William Kotzwinkle - Mitternachtspost / The Midnight Examiner

  • Der Autor (Quelle: Rowohlt): William Kotzwinkle, geboren am 22. November 1943 in Scranton/Pennsylvania, erhielt mehrere literarische Auszeichnungen und gehörte in Amerika schon lange zu den Bestseller-Autoren, bevor sein rührend-hässliches Sternenwesen E.T. bekannter wurde als der Präsident der USA. Ein Kritiker schrieb: „Es wäre kein Wunder, wenn ein Kotzwinkle-Kult entstehen würde – stärker als bei Bukowski und Tolkien…“ William Kotzwinkle ist mit der Schriftstellerin Elizabeth Gundy verheiratet und lebt abwechselnd in den USA und Kanada.

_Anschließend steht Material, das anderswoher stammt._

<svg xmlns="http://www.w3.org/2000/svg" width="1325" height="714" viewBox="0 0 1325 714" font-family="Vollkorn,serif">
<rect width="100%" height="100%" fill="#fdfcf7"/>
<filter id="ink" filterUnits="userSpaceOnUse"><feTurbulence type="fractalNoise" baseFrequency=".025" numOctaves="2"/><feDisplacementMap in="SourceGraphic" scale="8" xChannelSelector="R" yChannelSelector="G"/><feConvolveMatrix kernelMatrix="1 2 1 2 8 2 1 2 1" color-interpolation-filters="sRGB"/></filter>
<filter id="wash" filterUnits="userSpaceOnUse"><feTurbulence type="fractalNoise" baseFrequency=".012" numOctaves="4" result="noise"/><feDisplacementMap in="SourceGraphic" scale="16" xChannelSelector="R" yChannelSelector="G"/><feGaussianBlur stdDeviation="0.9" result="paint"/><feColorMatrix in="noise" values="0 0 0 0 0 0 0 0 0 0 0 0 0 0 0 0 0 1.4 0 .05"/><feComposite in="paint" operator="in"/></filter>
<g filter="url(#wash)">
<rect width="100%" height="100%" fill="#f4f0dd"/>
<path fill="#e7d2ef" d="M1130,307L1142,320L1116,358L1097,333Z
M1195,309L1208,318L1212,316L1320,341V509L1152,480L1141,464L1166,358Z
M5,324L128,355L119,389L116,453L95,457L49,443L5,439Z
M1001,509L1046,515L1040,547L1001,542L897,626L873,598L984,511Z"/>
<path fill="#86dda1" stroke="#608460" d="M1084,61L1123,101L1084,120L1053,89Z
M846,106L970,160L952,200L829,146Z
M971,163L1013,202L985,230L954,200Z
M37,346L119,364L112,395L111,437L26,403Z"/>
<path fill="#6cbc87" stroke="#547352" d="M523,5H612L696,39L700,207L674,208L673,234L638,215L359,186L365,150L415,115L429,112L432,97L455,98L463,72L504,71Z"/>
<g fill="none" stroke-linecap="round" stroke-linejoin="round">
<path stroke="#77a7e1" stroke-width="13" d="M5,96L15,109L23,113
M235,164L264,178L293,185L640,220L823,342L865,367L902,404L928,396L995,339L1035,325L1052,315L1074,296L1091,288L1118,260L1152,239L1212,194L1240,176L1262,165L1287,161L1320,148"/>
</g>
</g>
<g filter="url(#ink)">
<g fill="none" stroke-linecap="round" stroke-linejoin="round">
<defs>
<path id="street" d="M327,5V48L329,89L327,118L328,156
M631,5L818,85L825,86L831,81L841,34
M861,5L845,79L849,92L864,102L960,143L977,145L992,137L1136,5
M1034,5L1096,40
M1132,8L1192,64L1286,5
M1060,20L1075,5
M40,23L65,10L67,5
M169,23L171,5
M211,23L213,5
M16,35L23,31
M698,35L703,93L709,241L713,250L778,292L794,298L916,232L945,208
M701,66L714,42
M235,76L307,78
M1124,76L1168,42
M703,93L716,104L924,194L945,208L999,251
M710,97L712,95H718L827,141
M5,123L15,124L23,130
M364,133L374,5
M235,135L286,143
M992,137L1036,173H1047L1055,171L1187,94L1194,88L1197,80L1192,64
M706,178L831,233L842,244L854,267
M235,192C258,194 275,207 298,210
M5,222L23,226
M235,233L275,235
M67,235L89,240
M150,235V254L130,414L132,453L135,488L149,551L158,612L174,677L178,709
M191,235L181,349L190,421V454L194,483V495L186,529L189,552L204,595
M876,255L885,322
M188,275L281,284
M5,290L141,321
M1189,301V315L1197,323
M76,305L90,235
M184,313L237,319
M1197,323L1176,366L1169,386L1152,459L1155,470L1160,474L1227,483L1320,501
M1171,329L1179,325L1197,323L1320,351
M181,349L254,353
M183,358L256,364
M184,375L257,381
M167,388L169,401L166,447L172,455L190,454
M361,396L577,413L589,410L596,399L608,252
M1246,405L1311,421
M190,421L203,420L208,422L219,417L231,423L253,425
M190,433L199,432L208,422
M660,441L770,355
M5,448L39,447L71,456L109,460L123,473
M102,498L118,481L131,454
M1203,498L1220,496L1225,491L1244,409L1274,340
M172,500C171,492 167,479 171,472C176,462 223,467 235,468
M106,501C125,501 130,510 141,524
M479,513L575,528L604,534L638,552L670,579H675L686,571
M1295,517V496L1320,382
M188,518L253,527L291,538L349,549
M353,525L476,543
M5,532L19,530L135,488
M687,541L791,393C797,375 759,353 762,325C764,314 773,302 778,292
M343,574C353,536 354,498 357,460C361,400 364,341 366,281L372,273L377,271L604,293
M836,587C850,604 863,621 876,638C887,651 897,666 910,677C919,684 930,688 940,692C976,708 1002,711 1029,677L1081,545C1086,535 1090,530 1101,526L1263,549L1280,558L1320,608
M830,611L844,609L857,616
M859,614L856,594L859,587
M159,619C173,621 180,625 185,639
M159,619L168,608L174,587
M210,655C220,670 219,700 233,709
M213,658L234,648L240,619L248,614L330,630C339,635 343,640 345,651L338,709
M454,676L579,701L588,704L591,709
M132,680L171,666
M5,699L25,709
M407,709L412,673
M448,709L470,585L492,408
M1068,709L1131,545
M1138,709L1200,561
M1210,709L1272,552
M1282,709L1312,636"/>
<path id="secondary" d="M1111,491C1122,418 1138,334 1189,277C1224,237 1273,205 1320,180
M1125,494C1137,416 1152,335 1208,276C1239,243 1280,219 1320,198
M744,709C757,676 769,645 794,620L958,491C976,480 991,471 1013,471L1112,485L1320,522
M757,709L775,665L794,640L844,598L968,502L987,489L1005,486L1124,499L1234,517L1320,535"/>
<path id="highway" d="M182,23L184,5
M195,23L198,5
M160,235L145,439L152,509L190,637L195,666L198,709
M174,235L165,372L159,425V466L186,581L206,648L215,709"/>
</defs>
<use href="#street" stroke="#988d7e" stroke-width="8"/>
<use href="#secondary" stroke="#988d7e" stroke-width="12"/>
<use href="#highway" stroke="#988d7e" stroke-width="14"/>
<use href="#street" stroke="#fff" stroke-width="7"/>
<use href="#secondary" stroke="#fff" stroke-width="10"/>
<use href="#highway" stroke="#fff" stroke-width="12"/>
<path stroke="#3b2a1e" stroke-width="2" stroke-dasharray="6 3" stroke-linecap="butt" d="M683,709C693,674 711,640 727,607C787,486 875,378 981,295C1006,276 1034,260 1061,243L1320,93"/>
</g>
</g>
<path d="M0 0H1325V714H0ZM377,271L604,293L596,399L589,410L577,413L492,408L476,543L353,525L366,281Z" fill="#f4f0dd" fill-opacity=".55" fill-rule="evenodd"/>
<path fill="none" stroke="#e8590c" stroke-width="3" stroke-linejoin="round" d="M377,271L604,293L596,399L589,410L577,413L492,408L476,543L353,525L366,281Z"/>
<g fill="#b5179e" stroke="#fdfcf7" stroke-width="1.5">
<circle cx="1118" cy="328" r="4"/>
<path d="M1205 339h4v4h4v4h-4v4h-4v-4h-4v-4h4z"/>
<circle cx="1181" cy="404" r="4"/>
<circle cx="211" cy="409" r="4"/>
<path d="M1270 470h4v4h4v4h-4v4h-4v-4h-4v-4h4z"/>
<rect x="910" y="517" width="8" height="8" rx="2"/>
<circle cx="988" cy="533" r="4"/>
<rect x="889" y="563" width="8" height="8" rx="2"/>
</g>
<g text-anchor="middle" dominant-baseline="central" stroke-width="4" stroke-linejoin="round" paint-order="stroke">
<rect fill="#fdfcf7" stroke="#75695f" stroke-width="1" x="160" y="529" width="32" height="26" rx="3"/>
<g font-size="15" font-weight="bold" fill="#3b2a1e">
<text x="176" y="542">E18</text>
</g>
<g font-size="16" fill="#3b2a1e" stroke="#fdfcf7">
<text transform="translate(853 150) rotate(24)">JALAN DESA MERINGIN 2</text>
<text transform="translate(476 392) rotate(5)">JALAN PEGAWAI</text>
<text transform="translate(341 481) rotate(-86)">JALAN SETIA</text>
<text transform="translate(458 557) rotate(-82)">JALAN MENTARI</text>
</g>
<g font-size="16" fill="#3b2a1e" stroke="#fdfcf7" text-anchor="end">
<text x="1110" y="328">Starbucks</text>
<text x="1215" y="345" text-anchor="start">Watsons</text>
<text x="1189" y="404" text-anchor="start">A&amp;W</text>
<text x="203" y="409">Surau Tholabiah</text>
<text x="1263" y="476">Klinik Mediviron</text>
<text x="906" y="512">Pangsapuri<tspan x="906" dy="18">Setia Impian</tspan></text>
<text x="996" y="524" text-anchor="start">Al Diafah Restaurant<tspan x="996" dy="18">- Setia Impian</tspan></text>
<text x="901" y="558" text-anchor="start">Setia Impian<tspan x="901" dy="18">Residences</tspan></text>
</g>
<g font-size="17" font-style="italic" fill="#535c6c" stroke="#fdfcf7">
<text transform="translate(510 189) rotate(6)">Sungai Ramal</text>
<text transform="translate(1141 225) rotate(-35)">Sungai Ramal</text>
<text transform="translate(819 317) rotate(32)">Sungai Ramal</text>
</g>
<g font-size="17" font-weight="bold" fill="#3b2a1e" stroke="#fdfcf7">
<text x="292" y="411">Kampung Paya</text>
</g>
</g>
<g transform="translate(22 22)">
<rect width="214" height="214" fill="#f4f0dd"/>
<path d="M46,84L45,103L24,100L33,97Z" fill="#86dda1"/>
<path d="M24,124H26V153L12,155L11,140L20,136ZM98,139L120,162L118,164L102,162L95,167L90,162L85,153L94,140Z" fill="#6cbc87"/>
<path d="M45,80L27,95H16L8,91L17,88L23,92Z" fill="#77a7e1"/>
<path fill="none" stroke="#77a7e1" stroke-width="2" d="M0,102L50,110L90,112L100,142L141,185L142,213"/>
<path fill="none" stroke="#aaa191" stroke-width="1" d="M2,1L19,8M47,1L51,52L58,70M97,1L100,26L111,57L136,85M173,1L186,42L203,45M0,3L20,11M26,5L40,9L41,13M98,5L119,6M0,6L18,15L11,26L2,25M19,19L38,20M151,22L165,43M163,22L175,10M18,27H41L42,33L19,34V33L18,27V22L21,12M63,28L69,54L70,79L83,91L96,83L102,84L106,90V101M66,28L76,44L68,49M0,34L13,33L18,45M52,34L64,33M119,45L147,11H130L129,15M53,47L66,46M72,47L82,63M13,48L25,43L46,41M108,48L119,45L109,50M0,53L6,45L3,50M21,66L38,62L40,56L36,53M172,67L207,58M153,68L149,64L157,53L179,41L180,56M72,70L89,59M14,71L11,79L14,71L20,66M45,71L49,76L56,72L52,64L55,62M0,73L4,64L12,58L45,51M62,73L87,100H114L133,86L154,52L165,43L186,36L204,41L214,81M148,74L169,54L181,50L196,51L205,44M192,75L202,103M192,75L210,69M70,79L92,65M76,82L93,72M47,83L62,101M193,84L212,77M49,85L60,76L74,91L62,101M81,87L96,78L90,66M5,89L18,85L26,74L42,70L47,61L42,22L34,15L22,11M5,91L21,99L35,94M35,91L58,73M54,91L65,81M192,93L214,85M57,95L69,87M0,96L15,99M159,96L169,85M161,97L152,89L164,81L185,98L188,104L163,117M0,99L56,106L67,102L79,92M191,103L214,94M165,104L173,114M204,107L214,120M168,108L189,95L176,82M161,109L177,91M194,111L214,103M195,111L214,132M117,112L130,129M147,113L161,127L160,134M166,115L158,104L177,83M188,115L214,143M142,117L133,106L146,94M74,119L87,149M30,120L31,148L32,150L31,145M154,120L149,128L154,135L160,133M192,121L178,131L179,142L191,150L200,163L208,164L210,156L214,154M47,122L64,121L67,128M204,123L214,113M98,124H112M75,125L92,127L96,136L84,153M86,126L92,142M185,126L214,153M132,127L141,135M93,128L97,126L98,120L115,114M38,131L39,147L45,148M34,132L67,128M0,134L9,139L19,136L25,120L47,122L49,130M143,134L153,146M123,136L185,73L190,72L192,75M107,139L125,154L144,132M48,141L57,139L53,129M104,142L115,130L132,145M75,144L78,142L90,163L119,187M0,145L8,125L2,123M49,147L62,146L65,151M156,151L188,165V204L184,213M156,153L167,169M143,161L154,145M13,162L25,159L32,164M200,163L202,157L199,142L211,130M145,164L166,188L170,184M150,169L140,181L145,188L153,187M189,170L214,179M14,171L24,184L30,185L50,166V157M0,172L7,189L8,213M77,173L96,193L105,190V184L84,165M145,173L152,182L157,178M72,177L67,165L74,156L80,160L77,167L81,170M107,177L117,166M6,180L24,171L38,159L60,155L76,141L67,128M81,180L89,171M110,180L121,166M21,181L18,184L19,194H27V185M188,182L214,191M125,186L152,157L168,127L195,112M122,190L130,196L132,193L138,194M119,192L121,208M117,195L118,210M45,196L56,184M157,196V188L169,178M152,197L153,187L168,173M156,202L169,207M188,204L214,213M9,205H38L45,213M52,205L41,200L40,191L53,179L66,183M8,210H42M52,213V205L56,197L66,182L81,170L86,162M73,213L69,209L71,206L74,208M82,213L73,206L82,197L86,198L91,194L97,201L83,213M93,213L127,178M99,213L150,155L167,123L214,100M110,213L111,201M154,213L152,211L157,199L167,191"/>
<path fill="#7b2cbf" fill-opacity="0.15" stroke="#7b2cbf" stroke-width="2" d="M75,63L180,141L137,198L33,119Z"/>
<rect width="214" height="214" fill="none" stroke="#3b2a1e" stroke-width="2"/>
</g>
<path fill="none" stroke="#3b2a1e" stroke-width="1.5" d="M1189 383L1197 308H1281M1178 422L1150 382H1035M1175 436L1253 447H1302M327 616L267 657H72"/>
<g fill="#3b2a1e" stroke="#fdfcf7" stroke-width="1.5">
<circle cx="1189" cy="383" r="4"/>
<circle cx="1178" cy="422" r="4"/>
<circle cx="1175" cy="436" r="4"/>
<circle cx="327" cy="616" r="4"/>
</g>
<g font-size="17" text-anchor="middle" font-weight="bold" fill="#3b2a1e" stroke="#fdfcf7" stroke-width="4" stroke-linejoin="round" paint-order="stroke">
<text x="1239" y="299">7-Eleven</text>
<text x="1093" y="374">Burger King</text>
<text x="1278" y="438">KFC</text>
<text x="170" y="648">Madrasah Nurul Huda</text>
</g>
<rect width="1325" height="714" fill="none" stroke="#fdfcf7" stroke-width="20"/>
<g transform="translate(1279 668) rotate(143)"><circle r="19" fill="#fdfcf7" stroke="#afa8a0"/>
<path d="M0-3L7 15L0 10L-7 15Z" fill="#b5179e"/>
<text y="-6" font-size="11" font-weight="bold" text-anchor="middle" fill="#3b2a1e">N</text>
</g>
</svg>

    Klappentext (Quelle: Rowohlt): Ein mitreißender Slapstick vom Meister des bizarren Nonsense! Ein Blick hinter die Kulissen der New Yorker Regenbogenpresse, die vor nichts und niemandem zurückschreckt. Der Chefredakteur Howard Halliday und seine illustren Kollegen geraten eines Tages in eine Situation, die sie sich mit wildester Fantasie nicht hätten ausdenken können. Sie müssen ihrer gemeinsamen Freundin Mitzi Mouse zu Hilfe eilen, denn die stadtbekannte Porno-Darstellerin hat im falschen Moment mit ihrem Damencolt gespielt – zum Schaden von Mafia-Boss Tony Baloney. Die Folgen sind verhängnisvoll…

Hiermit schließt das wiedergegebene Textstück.